Ya their is a bug when you predict from model with keras. Keras will not be able to build graph due to some error. Try to predict images from model with the help of tensor flow. Just replace this line of code
Keras code:
features = model_places.predict( img )
tensorflow code:
import tensorflow as tf
graph = tf.get_default_graph()
import this library in your code and replace.
with graph.as_default():
features = model_places.predict( img ).tolist()
If Problem still not solved :
if still problem not solved than try to refresh the graph.
As your code is fine, running with a clean environment should solve it.
Clear keras cache at ~/.keras/
Run on a new environment, with the right packages (can be done easily with anaconda)
Make sure you are on a fresh session, keras.backend.clear_session() should remove all existing tf graphs.
Keras Code:
keras.backend.clear_session()
features = model_places.predict( img )
TensorFlow Code:
import tensorflow as tf
with tf.Session() as sess:
tf.reset_default_graph()
Simplest solution is to use tensorflow 2.0. Run your code in Tensorflow 2.0 environment and it will work.
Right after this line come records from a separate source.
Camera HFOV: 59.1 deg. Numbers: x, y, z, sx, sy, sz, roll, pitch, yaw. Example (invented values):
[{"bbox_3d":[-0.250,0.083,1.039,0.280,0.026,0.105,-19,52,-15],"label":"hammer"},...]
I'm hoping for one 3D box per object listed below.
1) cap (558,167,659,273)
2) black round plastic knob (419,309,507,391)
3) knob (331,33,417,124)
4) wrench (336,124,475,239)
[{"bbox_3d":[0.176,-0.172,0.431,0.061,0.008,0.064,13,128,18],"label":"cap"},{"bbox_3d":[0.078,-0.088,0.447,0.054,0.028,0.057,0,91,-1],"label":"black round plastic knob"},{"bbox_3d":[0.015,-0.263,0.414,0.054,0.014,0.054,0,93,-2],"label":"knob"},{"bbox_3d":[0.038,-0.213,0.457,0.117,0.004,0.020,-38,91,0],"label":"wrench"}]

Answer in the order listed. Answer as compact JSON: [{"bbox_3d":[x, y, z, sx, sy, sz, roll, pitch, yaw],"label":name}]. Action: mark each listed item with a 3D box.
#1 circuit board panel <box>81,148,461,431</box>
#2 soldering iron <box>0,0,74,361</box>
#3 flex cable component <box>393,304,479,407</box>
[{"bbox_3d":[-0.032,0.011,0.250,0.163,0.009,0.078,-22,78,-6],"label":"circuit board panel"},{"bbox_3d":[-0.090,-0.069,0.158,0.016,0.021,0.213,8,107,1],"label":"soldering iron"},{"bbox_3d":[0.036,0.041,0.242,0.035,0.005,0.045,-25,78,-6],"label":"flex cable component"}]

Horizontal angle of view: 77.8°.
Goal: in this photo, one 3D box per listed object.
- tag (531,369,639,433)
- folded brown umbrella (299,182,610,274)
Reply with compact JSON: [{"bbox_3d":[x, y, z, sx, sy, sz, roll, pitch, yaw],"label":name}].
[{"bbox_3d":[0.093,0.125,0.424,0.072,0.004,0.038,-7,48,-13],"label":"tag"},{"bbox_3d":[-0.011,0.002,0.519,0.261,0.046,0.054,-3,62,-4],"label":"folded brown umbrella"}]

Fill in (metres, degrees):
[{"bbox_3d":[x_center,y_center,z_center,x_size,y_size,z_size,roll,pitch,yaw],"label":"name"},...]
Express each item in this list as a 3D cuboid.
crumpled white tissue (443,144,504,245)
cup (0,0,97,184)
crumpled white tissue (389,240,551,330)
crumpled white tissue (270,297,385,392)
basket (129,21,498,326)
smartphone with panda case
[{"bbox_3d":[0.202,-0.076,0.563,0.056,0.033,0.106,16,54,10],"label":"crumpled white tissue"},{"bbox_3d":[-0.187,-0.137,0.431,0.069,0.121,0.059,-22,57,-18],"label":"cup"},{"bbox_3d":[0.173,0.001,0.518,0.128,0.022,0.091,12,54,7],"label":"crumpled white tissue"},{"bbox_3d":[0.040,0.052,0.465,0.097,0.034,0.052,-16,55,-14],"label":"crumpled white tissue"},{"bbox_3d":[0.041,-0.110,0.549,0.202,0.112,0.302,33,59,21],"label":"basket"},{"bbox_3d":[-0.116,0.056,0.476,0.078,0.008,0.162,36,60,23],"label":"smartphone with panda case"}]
I was facing same issues while exposing a pre-trained model via REST server. I was loading the model at the server startup and later using the loaded model to make predictions via POST/GET request. While predicting it was generating error as session not saved between the predict call. Though when I was loading the model every time prediction is made it was working fine.
Then to avoid this issue with the session I just ran the code in TF=2.0 environment and it ran fine.